The US already has them. They're called DE M-SHORAD and they're mounted on Strykers.
Yes, like the Skyranger 30 HEL, which can be mounted on a Boxer or Lynx KF41, but those are still meant for flimsy aerial targets, not an armored laser turret within a heavily protected compound.
Wait, what? The comment I replied to insinuated that a mobile 50KW system wasn't possible so I linked you to one that the US already has. You then linked me to the Skyranger which has a LESS powerful laser than DE M-SHORAD and brought up "armored laser turrets within a heavily protected compound."
I am now confused as to your point.
No, not the opposite. Yes, you don't have to lead the target, but you also have to remain dead accurate onto the target for a prolonged time for the laser to accumulate. They aren't some video game instagib weapon but heat the target up over several seconds of prolonged exposure to the beam. This means you have to be able to accurately track them, even tiny targets such as drones. Leading the target isn't really much of an issue at those ranges and with programmable munitions.
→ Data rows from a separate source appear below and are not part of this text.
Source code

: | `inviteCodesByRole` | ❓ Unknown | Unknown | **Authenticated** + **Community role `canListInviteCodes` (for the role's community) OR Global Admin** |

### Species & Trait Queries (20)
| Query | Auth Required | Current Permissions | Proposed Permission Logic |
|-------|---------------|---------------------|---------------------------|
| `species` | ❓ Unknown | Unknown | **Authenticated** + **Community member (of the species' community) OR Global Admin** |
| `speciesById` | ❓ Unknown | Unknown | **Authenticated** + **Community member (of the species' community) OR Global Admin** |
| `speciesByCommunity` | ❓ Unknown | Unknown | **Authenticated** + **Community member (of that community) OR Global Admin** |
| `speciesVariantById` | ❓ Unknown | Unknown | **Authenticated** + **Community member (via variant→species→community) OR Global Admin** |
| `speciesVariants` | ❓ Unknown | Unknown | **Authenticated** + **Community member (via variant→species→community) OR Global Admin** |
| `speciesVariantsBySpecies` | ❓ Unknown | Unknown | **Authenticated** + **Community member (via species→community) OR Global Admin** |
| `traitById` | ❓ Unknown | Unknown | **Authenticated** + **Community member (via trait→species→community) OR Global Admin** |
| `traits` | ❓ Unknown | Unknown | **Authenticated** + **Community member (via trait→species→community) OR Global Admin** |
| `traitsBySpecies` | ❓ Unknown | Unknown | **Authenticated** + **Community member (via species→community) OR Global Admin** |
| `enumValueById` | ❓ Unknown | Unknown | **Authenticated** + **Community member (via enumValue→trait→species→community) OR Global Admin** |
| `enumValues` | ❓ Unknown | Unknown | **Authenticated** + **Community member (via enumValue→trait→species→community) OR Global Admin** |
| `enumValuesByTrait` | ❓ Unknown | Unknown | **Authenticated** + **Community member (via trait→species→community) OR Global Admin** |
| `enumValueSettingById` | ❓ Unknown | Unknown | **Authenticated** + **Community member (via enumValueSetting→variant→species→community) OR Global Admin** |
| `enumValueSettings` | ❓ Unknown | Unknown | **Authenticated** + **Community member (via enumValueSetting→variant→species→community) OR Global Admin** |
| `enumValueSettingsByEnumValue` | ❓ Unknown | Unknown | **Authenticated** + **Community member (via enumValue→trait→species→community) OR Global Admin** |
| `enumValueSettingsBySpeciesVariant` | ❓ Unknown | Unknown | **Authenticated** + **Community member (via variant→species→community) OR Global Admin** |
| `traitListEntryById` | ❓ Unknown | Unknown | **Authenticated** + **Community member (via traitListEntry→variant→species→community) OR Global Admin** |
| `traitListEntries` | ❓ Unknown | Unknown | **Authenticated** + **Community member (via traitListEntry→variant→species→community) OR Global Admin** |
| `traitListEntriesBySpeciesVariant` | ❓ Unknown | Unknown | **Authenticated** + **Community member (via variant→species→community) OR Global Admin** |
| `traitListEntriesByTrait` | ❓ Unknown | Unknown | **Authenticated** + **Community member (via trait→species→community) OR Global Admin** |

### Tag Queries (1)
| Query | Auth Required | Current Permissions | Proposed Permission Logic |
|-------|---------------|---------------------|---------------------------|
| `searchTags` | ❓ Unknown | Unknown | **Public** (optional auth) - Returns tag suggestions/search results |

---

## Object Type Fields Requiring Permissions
Tracking those movements is in fact easier because you don't need that pin point accuracy when you saturate the flight path with thousands of tiny bits of submunitions.
Yes programmable munitions may currently be able to do the job more reliably, especially in adverse weather conditions, but they're also vastly more expensive. The cheapest option is a CWIZ but even that thing costs something like $40,000 a minute to fire and using missiles can cost up to $1,000,000 each or more. The laser costs maybe $5 each time you fire it.
Economically its a no brainer to use a laser system when possible.
You would against a drone swarm, especially if each drone is more than a meter or two away from the next one.
I will say that my memory was bad and so my cost was wrong. A CWIZ has a rate of fire of about 3,000 rounds a minute with each round costing something like $30. So the firing cost per minute is $90,000!
Back to your point; engaging a single target will use about 100 rounds for a cost of $3,000. So if for a modest swarm of 10 drones dispersed such that each has to be targeted individually the total cost would be around $30,000. Contrast that with a HEL system where the total cost would be around $50.
Even if you could upgrade the CWIZ to "one shot one kill" levels of accuracy it would still cost $30 per drone so our little swarm would cost $300 to deal with.
I love the CWIZ but the economics are entirely in favor of HEL systems.
At the same time, you don’t have to worry about the travel time of the projectile because it’s instant you also don’t have to worry about things like air, causing a projectile to drift because there is no projectile. All you need is direct line of sight.